I've been training using https://github.com/facebookresearch/detectron2 (PyTorch framework) with logging in Tensorboard, and I'm trying to switch to ClearML. Training with a single GPU works fine with ClearML and the reporting looks fine.
When I try to use multiple GPUs (Detectron2 uses DistributedDataParallel) I encounter some problems. First, when I start training I get this:
Exception in thread Thread-3: Traceback (most recent call last): File "/homes/pazb/.conda/envs/dtron_cud_devkit/lib/python3.7/threading.py", line 926, in _bootstrap_inner self.run() File "/homes/pazb/.conda/envs/dtron_cud_devkit/lib/python3.7/threading.py", line 870, in run self._target(*self._args, **self._kwargs) File "/homes/pazb/.conda/envs/dtron_cud_devkit/lib/python3.7/site-packages/clearml/utilities/process/mp.py", line 514, in _daemon self.daemon() File "/homes/pazb/.conda/envs/dtron_cud_devkit/lib/python3.7/site-packages/clearml/backend_interface/metrics/reporter.py", line 138, in daemon self._res_waiting.acquire() File "/homes/pazb/.conda/envs/dtron_cud_devkit/lib/python3.7/site-packages/clearml/utilities/process/mp.py", line 87, in acquire self._create() File "/homes/pazb/.conda/envs/dtron_cud_devkit/lib/python3.7/site-packages/clearml/utilities/process/mp.py", line 53, in _create self._sync = self._functor() File "/homes/pazb/.conda/envs/dtron_cud_devkit/lib/python3.7/multiprocessing/context.py", line 82, in Semaphore return Semaphore(value, ctx=self.get_context()) File "/homes/pazb/.conda/envs/dtron_cud_devkit/lib/python3.7/multiprocessing/synchronize.py", line 126, in __init__ SemLock.__init__(self, SEMAPHORE, value, SEM_VALUE_MAX, ctx=ctx) File "/homes/pazb/.conda/envs/dtron_cud_devkit/lib/python3.7/multiprocessing/synchronize.py", line 80, in __init__ register(self._semlock.name) File "/homes/pazb/.conda/envs/dtron_cud_devkit/lib/python3.7/multiprocessing/semaphore_tracker.py", line 83, in register self._send('REGISTER', name) File "/homes/pazb/.conda/envs/dtron_cud_devkit/lib/python3.7/multiprocessing/semaphore_tracker.py", line 90, in _send self.ensure_running() File "/homes/pazb/.conda/envs/dtron_cud_devkit/lib/python3.7/multiprocessing/semaphore_tracker.py", line 46, in ensure_running pid, status = os.waitpid(self._pid, os.WNOHANG) ChildProcessError: [Errno 10] No child processes
The training proceeds, but the scalars I write using Logger.current_logger().report_scalar(...)
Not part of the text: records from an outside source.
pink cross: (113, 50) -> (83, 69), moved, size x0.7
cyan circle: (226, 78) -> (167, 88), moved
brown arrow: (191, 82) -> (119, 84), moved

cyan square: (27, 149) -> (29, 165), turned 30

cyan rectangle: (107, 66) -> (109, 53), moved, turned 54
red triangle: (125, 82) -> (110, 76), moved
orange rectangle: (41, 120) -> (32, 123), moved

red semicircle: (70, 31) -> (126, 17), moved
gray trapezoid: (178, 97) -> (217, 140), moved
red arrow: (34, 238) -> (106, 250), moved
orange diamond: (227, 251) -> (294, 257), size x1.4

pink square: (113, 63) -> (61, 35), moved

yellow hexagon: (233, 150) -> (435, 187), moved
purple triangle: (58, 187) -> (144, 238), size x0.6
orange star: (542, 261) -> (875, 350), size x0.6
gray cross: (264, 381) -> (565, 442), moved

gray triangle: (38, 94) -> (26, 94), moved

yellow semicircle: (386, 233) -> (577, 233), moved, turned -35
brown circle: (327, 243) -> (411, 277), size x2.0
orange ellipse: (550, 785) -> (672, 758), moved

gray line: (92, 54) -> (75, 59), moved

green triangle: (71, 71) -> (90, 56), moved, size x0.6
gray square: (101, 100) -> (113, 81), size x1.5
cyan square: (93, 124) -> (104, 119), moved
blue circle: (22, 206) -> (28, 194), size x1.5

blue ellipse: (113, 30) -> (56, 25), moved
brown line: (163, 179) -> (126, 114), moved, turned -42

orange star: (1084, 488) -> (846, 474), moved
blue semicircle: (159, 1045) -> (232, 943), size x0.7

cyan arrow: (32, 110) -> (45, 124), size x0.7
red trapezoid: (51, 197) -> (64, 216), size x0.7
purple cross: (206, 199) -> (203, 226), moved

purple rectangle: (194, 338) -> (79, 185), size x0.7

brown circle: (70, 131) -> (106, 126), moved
don't get flushed and don't get to the server/UI.
Also, at some point all but one GPU stop, and one goes to 100% utilization. I also see this print:
ClearML Monitor: Could not detect iteration reporting, falling back to iterations as seconds-from-start
I'm using:
clearml=1.1.6 detectron2=0.6+cu102 pytorch=1.10.2=py3.7_cuda10.2_cudnn7.6.5_0 torchvision=0.11.3=py37_cu102
Any idea what could be causing this?